As a child and teenager I spent time camping with my family and fishing and backpacking with my father. I learned to rock climb while attending the University of Wyoming, and started backcountry skiing somewhat seriously in my late twenties. Climbing has gone by the wayside, but I continue to ski (in various forms) along with mountain biking, rowing and whitewater kayaking.

In my twenties and early thirties I often carried a camera along to document adventures with friends and Vivian. After a hiatus, around 2000 I bought a digital camera and began photographing again. In 2010 or so I bought a 4x5 view camera and did primarily black and white film photography for five or more years. That was followed by a period of primarily color photography, and now I am again focused almost entirely on black and white film photography.

Contact Me

You may contact me by e-mail at
   greggh2oman@hotmail.com

Equipment Used

An online search can find a medium format digital camera made by Hasselblad that sells for just under $33,000. I assure the reader that I could use such a camera to make a photograph every bit as bad as could be made with the most inexpensive point-and-shoot camera or low-cost cell phone! My point here is that it is not the camera that makes a photograph - it is the photographer.
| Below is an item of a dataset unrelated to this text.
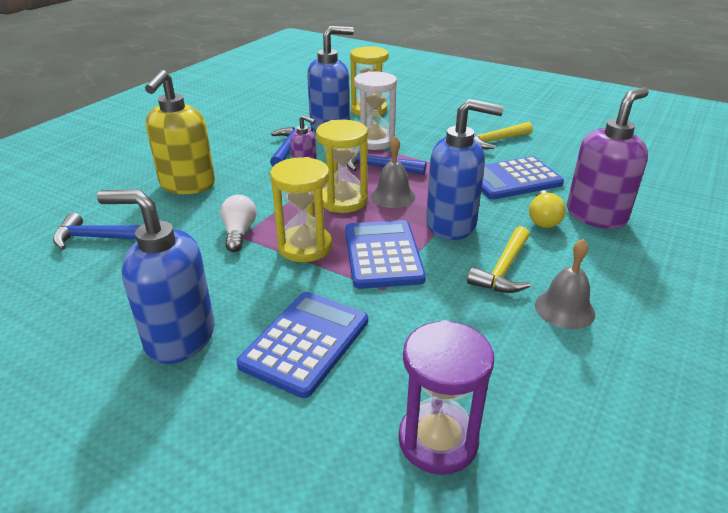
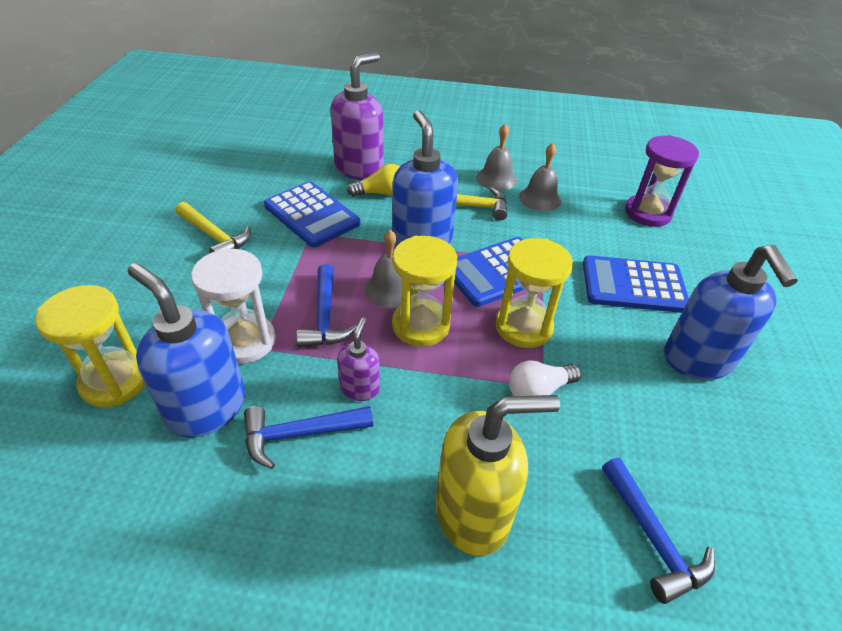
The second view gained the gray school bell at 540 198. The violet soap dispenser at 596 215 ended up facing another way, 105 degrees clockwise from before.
That said, there are always those that are interested in equipment, so I will appease them with a very brief description of some of my equipment. All of the color photographs shown were made with two Olympus micro 4/3 digital camera bodies purchased from Ebay, one for around $225 (an OM-D E-M5 Mark I or II, as I recall), one for around $800 (OM-D E-M1 Mark III).  I DO have two nice zoom lenses for those cameras, a 12-100 (24-200 35mm equivalent) and a 50-200 (100-400 35mm equivalent). I leave one lens on each body, a practice that I find very efficient when photographing, and useful for preventing dust on sensors.

About half of the black and white photographs shown were made with one or the other of the Olympus digital cameras, and the remainder were all made with either a 4x5 view camera or a 6x7 Mamiya medium format camera, both of which are film cameras. I have a selection of lenses for each of those cameras, and use a variety of black and white films. Regardless of whether I am photographing with a digital or film camera, I always use a sturdy tripod, of which I have a couple, a taller, larger one for photographing near the car, and a smaller, lighter one for hiking.